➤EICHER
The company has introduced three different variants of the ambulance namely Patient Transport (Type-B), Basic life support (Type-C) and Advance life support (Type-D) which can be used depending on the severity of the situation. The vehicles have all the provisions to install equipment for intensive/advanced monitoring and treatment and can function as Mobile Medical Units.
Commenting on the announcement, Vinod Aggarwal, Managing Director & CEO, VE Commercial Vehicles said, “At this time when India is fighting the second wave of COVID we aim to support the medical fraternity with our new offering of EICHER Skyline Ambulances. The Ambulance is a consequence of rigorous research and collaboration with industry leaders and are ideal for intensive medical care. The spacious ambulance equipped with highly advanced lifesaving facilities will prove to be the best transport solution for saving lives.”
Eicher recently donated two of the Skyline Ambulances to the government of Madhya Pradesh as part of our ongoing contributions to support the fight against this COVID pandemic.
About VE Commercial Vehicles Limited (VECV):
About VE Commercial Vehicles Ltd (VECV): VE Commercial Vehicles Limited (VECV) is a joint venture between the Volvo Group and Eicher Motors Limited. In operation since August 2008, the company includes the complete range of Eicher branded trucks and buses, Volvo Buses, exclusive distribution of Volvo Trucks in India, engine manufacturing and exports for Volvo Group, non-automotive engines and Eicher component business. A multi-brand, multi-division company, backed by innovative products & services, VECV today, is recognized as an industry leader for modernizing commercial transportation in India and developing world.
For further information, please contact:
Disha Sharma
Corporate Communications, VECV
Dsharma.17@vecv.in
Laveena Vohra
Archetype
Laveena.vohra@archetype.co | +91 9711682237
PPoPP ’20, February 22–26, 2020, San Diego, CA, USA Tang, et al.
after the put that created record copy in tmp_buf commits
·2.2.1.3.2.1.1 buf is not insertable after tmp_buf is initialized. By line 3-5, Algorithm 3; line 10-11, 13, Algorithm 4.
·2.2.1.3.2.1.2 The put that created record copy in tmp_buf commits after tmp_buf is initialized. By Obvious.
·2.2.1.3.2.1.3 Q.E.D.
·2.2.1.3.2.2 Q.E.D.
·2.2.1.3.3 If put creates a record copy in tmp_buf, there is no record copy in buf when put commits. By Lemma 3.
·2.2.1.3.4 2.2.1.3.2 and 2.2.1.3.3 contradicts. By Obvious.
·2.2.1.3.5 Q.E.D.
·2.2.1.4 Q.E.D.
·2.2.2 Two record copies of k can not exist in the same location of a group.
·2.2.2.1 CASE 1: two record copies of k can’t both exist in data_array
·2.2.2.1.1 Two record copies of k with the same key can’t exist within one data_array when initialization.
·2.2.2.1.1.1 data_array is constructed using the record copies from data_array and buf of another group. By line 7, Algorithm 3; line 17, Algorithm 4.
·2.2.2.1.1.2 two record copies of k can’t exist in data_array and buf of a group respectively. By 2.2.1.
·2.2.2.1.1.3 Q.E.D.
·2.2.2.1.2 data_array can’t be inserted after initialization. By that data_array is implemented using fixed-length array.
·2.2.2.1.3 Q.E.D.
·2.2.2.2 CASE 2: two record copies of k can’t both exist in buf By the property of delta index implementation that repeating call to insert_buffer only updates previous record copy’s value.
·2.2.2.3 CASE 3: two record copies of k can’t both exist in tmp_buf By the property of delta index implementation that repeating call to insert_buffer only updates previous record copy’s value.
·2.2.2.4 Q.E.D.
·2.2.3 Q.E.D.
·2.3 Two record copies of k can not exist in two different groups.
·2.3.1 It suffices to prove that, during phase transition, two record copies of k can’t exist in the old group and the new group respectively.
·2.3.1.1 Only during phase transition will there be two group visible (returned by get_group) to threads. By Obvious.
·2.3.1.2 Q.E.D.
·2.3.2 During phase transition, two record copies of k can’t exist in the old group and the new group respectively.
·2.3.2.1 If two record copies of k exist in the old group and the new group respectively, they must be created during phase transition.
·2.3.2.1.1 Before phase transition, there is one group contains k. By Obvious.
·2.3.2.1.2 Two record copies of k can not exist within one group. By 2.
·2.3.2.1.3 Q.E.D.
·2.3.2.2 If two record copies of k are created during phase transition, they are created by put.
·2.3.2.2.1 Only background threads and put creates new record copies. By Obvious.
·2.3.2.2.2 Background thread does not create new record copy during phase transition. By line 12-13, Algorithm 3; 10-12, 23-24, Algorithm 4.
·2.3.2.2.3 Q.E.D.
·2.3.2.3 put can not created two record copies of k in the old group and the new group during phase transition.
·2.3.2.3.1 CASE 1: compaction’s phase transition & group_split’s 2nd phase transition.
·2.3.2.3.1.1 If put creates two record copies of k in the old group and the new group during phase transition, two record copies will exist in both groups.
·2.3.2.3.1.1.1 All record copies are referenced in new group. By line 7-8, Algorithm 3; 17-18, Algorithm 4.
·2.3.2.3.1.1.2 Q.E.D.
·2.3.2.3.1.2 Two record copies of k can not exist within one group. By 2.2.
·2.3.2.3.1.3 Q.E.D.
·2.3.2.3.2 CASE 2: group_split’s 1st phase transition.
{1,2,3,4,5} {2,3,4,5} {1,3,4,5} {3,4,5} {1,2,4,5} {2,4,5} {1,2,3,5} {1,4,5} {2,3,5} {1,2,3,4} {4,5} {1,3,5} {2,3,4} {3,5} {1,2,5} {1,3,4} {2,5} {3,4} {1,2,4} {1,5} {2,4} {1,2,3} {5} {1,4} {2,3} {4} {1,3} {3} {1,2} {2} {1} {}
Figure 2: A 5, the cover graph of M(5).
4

- - - - - - -

■ What to produce: The entries above, copied exactly, form the whole answer.

■ Response area:
➤EICHER
The company has introduced three different variants of the ambulance namely Patient Transport (Type-B), Basic life support (Type-C) and Advance life support (Type-D) which can be used depending on the severity of the situation. The vehicles have all the provisions to install equipment for intensive/advanced monitoring and treatment and can function as Mobile Medical Units.
Commenting on the announcement, Vinod Aggarwal, Managing Director & CEO, VE Commercial Vehicles said, “At this time when India is fighting the second wave of COVID we aim to support the medical fraternity with our new offering of EICHER Skyline Ambulances. The Ambulance is a consequence of rigorous research and collaboration with industry leaders and are ideal for intensive medical care. The spacious ambulance equipped with highly advanced lifesaving facilities will prove to be the best transport solution for saving lives.”
Eicher recently donated two of the Skyline Ambulances to the government of Madhya Pradesh as part of our ongoing contributions to support the fight against this COVID pandemic.
About VE Commercial Vehicles Limited (VECV):
About VE Commercial Vehicles Ltd (VECV): VE Commercial Vehicles Limited (VECV) is a joint venture between the Volvo Group and Eicher Motors Limited. In operation since August 2008, the company includes the complete range of Eicher branded trucks and buses, Volvo Buses, exclusive distribution of Volvo Trucks in India, engine manufacturing and exports for Volvo Group, non-automotive engines and Eicher component business. A multi-brand, multi-division company, backed by innovative products & services, VECV today, is recognized as an industry leader for modernizing commercial transportation in India and developing world.
For further information, please contact:
Disha Sharma
Corporate Communications, VECV
Dsharma.17@vecv.in
Laveena Vohra
Archetype
Laveena.vohra@archetype.co | +91 9711682237
PPoPP ’20, February 22–26, 2020, San Diego, CA, USA Tang, et al.
after the put that created record copy in tmp_buf commits
·2.2.1.3.2.1.1 buf is not insertable after tmp_buf is initialized. By line 3-5, Algorithm 3; line 10-11, 13, Algorithm 4.
·2.2.1.3.2.1.2 The put that created record copy in tmp_buf commits after tmp_buf is initialized. By Obvious.
·2.2.1.3.2.1.3 Q.E.D.
·2.2.1.3.2.2 Q.E.D.
·2.2.1.3.3 If put creates a record copy in tmp_buf, there is no record copy in buf when put commits. By Lemma 3.
·2.2.1.3.4 2.2.1.3.2 and 2.2.1.3.3 contradicts. By Obvious.
·2.2.1.3.5 Q.E.D.
·2.2.1.4 Q.E.D.
·2.2.2 Two record copies of k can not exist in the same location of a group.
·2.2.2.1 CASE 1: two record copies of k can’t both exist in data_array
·2.2.2.1.1 Two record copies of k with the same key can’t exist within one data_array when initialization.
·2.2.2.1.1.1 data_array is constructed using the record copies from data_array and buf of another group. By line 7, Algorithm 3; line 17, Algorithm 4.
·2.2.2.1.1.2 two record copies of k can’t exist in data_array and buf of a group respectively. By 2.2.1.
·2.2.2.1.1.3 Q.E.D.
·2.2.2.1.2 data_array can’t be inserted after initialization. By that data_array is implemented using fixed-length array.
·2.2.2.1.3 Q.E.D.
·2.2.2.2 CASE 2: two record copies of k can’t both exist in buf By the property of delta index implementation that repeating call to insert_buffer only updates previous record copy’s value.
·2.2.2.3 CASE 3: two record copies of k can’t both exist in tmp_buf By the property of delta index implementation that repeating call to insert_buffer only updates previous record copy’s value.
·2.2.2.4 Q.E.D.
·2.2.3 Q.E.D.
·2.3 Two record copies of k can not exist in two different groups.
·2.3.1 It suffices to prove that, during phase transition, two record copies of k can’t exist in the old group and the new group respectively.
·2.3.1.1 Only during phase transition will there be two group visible (returned by get_group) to threads. By Obvious.
·2.3.1.2 Q.E.D.
·2.3.2 During phase transition, two record copies of k can’t exist in the old group and the new group respectively.
·2.3.2.1 If two record copies of k exist in the old group and the new group respectively, they must be created during phase transition.
·2.3.2.1.1 Before phase transition, there is one group contains k. By Obvious.
·2.3.2.1.2 Two record copies of k can not exist within one group. By 2.
·2.3.2.1.3 Q.E.D.
·2.3.2.2 If two record copies of k are created during phase transition, they are created by put.
·2.3.2.2.1 Only background threads and put creates new record copies. By Obvious.
·2.3.2.2.2 Background thread does not create new record copy during phase transition. By line 12-13, Algorithm 3; 10-12, 23-24, Algorithm 4.
·2.3.2.2.3 Q.E.D.
·2.3.2.3 put can not created two record copies of k in the old group and the new group during phase transition.
·2.3.2.3.1 CASE 1: compaction’s phase transition & group_split’s 2nd phase transition.
·2.3.2.3.1.1 If put creates two record copies of k in the old group and the new group during phase transition, two record copies will exist in both groups.
·2.3.2.3.1.1.1 All record copies are referenced in new group. By line 7-8, Algorithm 3; 17-18, Algorithm 4.
·2.3.2.3.1.1.2 Q.E.D.
·2.3.2.3.1.2 Two record copies of k can not exist within one group. By 2.2.
·2.3.2.3.1.3 Q.E.D.
·2.3.2.3.2 CASE 2: group_split’s 1st phase transition.
{1,2,3,4,5} {2,3,4,5} {1,3,4,5} {3,4,5} {1,2,4,5} {2,4,5} {1,2,3,5} {1,4,5} {2,3,5} {1,2,3,4} {4,5} {1,3,5} {2,3,4} {3,5} {1,2,5} {1,3,4} {2,5} {3,4} {1,2,4} {1,5} {2,4} {1,2,3} {5} {1,4} {2,3} {4} {1,3} {3} {1,2} {2} {1} {}
Figure 2: A 5, the cover graph of M(5).
4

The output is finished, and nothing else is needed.